→ **読むための抜粋**
= = = = =

ほんとはもうこれで十分なんだけど、一応計算の続きの話をしておこうかな。あ、我が娘は気絶しそうだから置いていこう。よし、夫君と1対1で話そうじゃないか。
80万円が135万円になるのにちょうど1年だったとしたら、さっきの68.75%はそのまま「年利」になるよね。「年率」という言い方もする。「この投資のリターンは年率68.75%でした」って感じ。じゃあもし、10年かかって135万円になったんだとしたら、どう表現すべきだろうか。
そう、金融の慣習としては「年利に換算」するのが一般的なんだよね。銀行の預金金利もローン金利も一般的には「年率何パーセント」という言い方をするじゃない。そうやって同じモノサシで揃えることではじめて横比較ができるので、金融商品では「年率」がデフォルトなわけ。

= = = = =

→ **記録の抜粋**
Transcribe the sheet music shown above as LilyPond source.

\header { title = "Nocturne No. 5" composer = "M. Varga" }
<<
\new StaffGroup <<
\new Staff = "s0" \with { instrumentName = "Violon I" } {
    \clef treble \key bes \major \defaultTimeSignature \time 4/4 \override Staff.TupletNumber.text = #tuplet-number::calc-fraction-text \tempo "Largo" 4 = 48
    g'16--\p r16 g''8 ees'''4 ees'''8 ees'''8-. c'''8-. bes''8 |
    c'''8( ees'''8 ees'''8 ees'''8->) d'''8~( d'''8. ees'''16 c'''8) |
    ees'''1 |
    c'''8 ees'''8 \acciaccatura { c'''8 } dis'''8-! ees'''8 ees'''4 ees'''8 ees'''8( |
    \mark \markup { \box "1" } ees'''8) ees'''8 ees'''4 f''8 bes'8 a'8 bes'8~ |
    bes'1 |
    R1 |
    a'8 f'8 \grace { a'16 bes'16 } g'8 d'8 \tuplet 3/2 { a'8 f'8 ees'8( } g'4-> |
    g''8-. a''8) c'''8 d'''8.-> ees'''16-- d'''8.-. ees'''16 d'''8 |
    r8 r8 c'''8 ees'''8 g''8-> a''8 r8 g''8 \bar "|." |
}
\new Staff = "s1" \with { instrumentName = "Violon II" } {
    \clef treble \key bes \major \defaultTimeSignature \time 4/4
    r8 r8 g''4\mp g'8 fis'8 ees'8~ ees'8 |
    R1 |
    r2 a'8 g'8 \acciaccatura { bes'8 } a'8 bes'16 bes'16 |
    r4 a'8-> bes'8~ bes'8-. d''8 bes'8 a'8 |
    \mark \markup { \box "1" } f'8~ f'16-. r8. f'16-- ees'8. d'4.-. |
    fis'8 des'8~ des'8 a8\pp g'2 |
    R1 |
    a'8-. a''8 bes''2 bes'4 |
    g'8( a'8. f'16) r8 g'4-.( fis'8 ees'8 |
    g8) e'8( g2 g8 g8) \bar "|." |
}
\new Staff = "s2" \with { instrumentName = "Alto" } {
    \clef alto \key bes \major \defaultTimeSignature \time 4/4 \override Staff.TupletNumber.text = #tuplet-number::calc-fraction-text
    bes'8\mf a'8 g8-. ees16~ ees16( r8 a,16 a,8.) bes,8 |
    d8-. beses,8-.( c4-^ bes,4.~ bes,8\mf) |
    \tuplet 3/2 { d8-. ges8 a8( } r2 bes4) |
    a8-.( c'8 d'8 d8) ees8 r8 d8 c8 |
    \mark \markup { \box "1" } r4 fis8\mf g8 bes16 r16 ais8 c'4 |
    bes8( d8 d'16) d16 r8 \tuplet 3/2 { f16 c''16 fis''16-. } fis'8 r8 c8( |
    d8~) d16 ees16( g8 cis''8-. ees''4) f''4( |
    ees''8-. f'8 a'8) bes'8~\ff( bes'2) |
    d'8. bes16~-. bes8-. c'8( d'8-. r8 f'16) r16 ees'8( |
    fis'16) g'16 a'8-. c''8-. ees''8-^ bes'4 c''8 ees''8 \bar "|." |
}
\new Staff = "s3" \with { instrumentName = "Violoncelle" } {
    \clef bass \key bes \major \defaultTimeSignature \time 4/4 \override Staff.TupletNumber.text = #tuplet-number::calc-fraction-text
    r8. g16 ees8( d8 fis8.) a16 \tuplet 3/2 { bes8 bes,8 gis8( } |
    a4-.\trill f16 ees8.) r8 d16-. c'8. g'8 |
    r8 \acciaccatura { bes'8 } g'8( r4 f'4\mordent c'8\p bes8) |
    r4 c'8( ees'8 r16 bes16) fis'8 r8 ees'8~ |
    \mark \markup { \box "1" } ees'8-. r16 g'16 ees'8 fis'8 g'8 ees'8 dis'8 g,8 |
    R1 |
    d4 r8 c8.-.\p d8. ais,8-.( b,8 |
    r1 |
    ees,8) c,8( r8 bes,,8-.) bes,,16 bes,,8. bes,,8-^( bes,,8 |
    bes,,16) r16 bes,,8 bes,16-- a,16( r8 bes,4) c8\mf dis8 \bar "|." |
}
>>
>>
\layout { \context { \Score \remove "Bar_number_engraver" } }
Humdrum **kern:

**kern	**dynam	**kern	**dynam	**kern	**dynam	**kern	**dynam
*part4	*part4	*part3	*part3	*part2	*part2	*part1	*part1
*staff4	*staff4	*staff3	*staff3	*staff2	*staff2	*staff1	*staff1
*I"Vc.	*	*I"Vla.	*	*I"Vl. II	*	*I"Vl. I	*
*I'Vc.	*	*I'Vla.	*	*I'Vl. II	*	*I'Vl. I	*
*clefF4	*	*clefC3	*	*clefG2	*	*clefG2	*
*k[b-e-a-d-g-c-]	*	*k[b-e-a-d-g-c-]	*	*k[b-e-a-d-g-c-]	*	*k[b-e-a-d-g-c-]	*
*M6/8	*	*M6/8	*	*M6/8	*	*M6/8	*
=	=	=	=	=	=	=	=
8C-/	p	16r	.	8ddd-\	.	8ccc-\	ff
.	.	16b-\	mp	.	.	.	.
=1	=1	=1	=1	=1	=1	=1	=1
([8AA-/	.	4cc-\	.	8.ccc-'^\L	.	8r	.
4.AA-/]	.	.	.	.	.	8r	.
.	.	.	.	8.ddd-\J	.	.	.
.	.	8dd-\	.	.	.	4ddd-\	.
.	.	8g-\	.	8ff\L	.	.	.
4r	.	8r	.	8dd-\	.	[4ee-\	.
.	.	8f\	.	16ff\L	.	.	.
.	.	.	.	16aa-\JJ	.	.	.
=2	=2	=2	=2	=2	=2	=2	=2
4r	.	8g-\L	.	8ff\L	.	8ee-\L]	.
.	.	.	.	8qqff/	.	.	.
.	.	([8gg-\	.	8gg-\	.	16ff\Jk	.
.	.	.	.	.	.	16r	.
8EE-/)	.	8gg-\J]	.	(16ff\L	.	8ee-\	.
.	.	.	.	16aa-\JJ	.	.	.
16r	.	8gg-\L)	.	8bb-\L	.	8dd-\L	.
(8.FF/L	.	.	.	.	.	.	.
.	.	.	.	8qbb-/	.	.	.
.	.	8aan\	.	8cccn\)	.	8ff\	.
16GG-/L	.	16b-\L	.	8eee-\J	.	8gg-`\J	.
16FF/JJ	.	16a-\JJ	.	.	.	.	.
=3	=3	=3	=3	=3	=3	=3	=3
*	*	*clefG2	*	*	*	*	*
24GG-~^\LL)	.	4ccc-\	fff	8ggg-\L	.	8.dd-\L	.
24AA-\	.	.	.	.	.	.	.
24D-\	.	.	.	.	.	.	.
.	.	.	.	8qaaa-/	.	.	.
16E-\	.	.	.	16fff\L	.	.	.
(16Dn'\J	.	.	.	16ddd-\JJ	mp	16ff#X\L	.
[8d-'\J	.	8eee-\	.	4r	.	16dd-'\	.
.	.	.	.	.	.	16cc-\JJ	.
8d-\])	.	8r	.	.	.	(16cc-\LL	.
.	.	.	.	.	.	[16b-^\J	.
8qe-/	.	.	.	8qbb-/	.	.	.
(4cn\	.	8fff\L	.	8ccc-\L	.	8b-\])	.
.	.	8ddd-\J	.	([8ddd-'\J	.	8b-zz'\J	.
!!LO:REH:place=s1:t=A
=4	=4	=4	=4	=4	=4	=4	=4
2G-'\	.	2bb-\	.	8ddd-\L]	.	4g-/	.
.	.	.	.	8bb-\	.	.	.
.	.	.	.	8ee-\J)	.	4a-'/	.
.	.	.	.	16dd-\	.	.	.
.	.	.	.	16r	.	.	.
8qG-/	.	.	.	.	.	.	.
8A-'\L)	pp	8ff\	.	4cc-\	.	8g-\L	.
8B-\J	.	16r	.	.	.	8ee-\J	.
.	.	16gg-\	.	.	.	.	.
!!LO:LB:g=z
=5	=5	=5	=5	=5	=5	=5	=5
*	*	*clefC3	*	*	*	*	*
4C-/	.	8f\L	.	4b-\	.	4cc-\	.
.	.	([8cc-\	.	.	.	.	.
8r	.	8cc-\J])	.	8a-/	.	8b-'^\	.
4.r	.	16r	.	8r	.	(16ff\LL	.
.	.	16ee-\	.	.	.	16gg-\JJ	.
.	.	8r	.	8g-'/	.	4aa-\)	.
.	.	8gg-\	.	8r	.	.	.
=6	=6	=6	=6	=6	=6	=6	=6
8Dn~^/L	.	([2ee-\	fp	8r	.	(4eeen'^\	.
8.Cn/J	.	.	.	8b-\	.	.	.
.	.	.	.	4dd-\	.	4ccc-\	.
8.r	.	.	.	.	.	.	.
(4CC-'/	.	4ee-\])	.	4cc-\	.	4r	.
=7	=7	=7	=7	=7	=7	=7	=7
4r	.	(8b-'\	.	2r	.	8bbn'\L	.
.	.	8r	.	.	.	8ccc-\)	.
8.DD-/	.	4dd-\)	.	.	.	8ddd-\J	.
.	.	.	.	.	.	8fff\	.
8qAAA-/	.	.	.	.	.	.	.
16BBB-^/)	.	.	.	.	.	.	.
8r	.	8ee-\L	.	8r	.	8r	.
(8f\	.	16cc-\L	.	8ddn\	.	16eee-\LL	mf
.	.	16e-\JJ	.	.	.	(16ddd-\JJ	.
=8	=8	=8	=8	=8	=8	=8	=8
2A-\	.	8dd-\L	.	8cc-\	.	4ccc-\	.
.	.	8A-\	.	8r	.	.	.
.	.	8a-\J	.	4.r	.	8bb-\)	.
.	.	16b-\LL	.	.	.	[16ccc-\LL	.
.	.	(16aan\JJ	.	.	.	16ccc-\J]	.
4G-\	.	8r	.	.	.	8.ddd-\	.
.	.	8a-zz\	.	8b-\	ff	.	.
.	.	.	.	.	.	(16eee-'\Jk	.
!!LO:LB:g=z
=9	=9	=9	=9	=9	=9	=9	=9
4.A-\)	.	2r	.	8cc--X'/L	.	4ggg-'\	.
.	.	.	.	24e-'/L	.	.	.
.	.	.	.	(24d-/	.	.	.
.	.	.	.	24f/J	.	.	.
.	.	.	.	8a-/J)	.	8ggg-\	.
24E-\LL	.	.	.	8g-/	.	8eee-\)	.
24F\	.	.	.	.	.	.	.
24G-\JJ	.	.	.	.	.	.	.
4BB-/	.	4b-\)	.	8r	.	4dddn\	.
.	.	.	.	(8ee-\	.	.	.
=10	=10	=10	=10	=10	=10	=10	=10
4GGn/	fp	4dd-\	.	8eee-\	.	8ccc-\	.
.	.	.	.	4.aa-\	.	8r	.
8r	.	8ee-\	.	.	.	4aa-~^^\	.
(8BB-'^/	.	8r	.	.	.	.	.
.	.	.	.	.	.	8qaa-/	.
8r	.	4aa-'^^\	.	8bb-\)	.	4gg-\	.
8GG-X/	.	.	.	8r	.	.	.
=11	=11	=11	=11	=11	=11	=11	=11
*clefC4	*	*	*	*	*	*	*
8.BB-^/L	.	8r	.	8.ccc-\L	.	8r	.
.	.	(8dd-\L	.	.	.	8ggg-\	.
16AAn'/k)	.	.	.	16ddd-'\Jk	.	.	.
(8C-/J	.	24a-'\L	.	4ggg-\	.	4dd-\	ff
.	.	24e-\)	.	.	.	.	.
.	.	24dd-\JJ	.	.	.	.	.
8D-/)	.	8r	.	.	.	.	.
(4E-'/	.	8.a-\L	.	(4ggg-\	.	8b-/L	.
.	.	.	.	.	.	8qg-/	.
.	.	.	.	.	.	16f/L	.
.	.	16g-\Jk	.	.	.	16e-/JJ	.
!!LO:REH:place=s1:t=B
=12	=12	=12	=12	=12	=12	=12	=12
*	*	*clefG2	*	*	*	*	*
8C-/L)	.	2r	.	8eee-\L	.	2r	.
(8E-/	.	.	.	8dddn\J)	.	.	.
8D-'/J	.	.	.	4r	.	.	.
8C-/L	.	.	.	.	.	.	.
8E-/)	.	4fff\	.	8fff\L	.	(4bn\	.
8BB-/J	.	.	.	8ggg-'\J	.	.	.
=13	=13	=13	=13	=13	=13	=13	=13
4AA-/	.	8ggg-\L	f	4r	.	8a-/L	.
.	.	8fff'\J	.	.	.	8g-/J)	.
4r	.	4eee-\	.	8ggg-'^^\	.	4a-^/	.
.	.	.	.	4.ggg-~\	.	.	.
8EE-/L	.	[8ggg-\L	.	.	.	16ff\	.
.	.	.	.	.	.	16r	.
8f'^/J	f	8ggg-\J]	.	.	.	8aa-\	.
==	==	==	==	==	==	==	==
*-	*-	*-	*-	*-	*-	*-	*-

= = = = =

→ **作業指示**
年率換算についての文章を、最後の文の後から引き取って書き進めてください。 上の行は参照しなくてもかまいません。

→ **この作業の結果**
さて、10年かかって68.75%になったこの投資は、いったい「年率何パーセント」なんだろうか。実はこの年率に換算する方法としても、また「単利」と「複利」というのが出てきてしまう。ただし今度は、さっき話した実際に出た利息の扱い方、リアルな運用方法の話とは違って、年率換算をする際の単なる計算上の仮定の話でしかない。
10年の68.75%という結果を年率に直すにあたって、「固定金利だと仮定した場合に、利息を運用しないで積んできた単利運用だったと仮定しますか、それとも利息を元本に組み入れる複利運用で増えてきたと仮定しましょうか」という話。実際には利息が出るわけでもなければ、価格上がったり下がったりした結果、10年後に135万円になっているだけなので単利も複利もないというのは既に話した通り。単に年率換算の計算をするために、どちらかに仮定を置きましょうね、という話だ。
具体的には、68.75%を10年だからと10で割り算した6.875%とするのが単利による年率換算で、ルート10するのが複利による年率換算だ。具体的には135÷80をルート10して1を引いた結果である5.372%となる。
あら、ホントに我が娘は寝たな。放っといて続けるわ。なぜルートをするかわかる?答えは、「10乗」で10年運用されたと仮定するから逆のルート10をする、なんだけど説明が必要だよね。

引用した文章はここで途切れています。